OpenChannelIO: stop making such absurd totalizing systems that hide the actual flash! We don't need your fancy controllers! Just give us a bunch of flash that we can individually talk to & control ourselves from the host! You leave so much performance on the table! There's so many access patterns that wouldn't suck & would involve random rewrites of blocks!

Then after years of squabbling, eventually: ok we have negotiated for years. We will build new standards to allow these better access patterns that require nearly no drive controller intermediation, that have exponentially higher degrees of mechanistic sympathy of what flash actually does. Then we will never release drives mainstream & only have some hard to get unbelievably expensive enterprise drives that support it.

You are so f-ing spot on. This ZNS would be perfect for lower reliability consumer drives. But: market segmentation.

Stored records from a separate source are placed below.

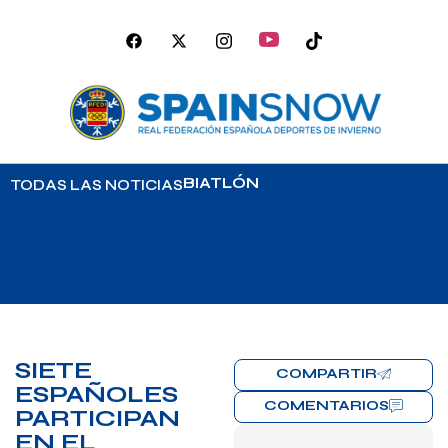
BIATLÓN
TODAS LAS NOTICIAS
SIETE
COMPARTIR
ESPAÑOLES
COMENTARIOS
PARTICIPAN
EN EL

The situation is so fucked. We are so impeded from excelling, as a civilization, case number nine billion three hundred forty two.

tumult · on Feb 21, 2024

My experience lately is that consumer drives will also lie and use a cache, but then drop your data on the floor if the power is lost or there’s a kernel panic / BSOD. (Samsung and others.)

bcaxis · on Feb 21, 2024

Rumors of that. I've never actually seen it myself.

tumult · on Feb 21, 2024

I can get it to happen easily. 970 Evo Plus. Write a text file and kill the power within 20 seconds or so, assuming not much other write activity. File will be zeroes or garbage, or not present on the filesystem, after reboot.

c0l0 · on Feb 21, 2024

This happens for you after you invoked an explicit sync() (et al.) before the power cut?

tumult · on Feb 21, 2024

c0l0 · on Feb 21, 2024

That is highly interesting and contrary to a number of reports I've read about the Samsung 970 EVO Plus Series (and experienced for myself) specifically! Can you share more details about your particular setup and methodology? (Specific model name/capacity, Firmware release, Kernel version, filesystem, mkfs and mount options, any relevant block layer funny business you are conciously setting would be of greatest interest.) Do you have more than one drive where this can happen?

tumult · on Feb 21, 2024

Yeah, it happens on two of the 970 EVO Plus models. One on the older revision, and one on the newer. (I think there are only two?) It happens on both Linux and Windows. Uhh, I'm not sure about the kernel versions. I don't remember what I had booted at the time. On Windows I've seen it happen as far back as 1607 and as recently as 21H2. I've also seen it happen on someone else's computer (laptop.)

It's really easy to reproduce (at least for me?) and I'm pretty sure anyone can do it if they try to on purpose.

hypercube33 · on Feb 21, 2024

Only thing I ever have seen is some cheap Samsung drives slow to a crawl when their buffer fills or those super old Intel ssds that power loss to 8mb due to some firmware bug.

dijit · on Feb 21, 2024

Eh, I've definitely seen it.

I buy Samsung drives relatively exclusively if that makes any difference.

All that to say though: this is why things like journalling and write-ahead systems exist. OS design is mostly about working around physical (often physics related) limitations of hardware and one of those is what to do if you get caught in a situation where something is incomplete.

The prevailing methodology is to paper over it with some atomic actions. For example: Copy-on-Write or POSIX move semantics (rename(2)).

Then some spiffy young dev comes along and turns off all of those guarantees and says they made something ultra fast (*cough*mongodb*cough*) then maybe claims those guarantees are somewhere up the stack instead. This is almost always a lie.

Also: Beware any database that only syncs to VFS.